Work instruction: The response must match the data below exactly, line for line.

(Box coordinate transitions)
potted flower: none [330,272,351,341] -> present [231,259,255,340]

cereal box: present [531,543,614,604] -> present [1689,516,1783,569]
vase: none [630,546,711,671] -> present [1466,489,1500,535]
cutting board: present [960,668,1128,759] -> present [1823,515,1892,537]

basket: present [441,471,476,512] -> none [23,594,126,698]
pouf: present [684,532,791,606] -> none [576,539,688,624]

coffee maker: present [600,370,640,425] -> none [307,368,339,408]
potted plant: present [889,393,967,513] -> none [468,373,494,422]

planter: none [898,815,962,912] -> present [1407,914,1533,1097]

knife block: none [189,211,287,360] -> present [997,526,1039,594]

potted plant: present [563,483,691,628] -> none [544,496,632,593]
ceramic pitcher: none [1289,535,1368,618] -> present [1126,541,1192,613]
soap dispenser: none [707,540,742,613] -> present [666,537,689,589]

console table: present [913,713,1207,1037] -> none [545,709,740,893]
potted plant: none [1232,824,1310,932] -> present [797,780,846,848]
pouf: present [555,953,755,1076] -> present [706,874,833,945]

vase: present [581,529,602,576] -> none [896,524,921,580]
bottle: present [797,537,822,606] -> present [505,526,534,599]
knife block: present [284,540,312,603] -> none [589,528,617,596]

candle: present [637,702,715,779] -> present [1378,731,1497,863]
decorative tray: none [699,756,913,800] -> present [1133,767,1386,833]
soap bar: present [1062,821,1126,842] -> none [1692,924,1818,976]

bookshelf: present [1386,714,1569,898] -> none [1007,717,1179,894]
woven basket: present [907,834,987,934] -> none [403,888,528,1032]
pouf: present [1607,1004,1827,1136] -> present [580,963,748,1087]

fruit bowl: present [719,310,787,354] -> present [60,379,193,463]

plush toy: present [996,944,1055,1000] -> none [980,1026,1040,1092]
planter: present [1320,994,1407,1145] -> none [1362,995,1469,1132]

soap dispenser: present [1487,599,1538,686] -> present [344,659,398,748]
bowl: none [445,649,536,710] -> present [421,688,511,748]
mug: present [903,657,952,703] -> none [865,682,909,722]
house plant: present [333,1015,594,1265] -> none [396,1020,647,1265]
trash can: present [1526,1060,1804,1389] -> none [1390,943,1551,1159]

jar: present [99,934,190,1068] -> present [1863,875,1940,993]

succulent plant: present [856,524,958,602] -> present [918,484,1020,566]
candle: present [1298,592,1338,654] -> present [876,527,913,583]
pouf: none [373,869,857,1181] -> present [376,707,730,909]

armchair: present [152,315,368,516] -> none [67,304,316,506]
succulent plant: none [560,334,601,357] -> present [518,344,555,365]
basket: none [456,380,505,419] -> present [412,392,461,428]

Result of this task:
potted flower: none [330,272,351,341] -> present [231,259,255,340]

cereal box: present [531,543,614,604] -> present [1689,516,1783,569]
vase: none [630,546,711,671] -> present [1466,489,1500,535]
cutting board: present [960,668,1128,759] -> present [1823,515,1892,537]

basket: present [441,471,476,512] -> none [23,594,126,698]
pouf: present [684,532,791,606] -> none [576,539,688,624]

coffee maker: present [600,370,640,425] -> none [307,368,339,408]
potted plant: present [889,393,967,513] -> none [468,373,494,422]

planter: none [898,815,962,912] -> present [1407,914,1533,1097]

knife block: none [189,211,287,360] -> present [997,526,1039,594]

potted plant: present [563,483,691,628] -> none [544,496,632,593]
ceramic pitcher: none [1289,535,1368,618] -> present [1126,541,1192,613]
soap dispenser: none [707,540,742,613] -> present [666,537,689,589]

console table: present [913,713,1207,1037] -> none [545,709,740,893]
potted plant: none [1232,824,1310,932] -> present [797,780,846,848]
pouf: present [555,953,755,1076] -> present [706,874,833,945]

vase: present [581,529,602,576] -> none [896,524,921,580]
bottle: present [797,537,822,606] -> present [505,526,534,599]
knife block: present [284,540,312,603] -> none [589,528,617,596]

candle: present [637,702,715,779] -> present [1378,731,1497,863]
decorative tray: none [699,756,913,800] -> present [1133,767,1386,833]
soap bar: present [1062,821,1126,842] -> none [1692,924,1818,976]

bookshelf: present [1386,714,1569,898] -> none [1007,717,1179,894]
woven basket: present [907,834,987,934] -> none [403,888,528,1032]
pouf: present [1607,1004,1827,1136] -> present [580,963,748,1087]

fruit bowl: present [719,310,787,354] -> present [60,379,193,463]

plush toy: present [996,944,1055,1000] -> none [980,1026,1040,1092]
planter: present [1320,994,1407,1145] -> none [1362,995,1469,1132]

soap dispenser: present [1487,599,1538,686] -> present [344,659,398,748]
bowl: none [445,649,536,710] -> present [421,688,511,748]
mug: present [903,657,952,703] -> none [865,682,909,722]
house plant: present [333,1015,594,1265] -> none [396,1020,647,1265]
trash can: present [1526,1060,1804,1389] -> none [1390,943,1551,1159]

jar: present [99,934,190,1068] -> present [1863,875,1940,993]

succulent plant: present [856,524,958,602] -> present [918,484,1020,566]
candle: present [1298,592,1338,654] -> present [876,527,913,583]
pouf: none [373,869,857,1181] -> present [376,707,730,909]

armchair: present [152,315,368,516] -> none [67,304,316,506]
succulent plant: none [560,334,601,357] -> present [518,344,555,365]
basket: none [456,380,505,419] -> present [412,392,461,428]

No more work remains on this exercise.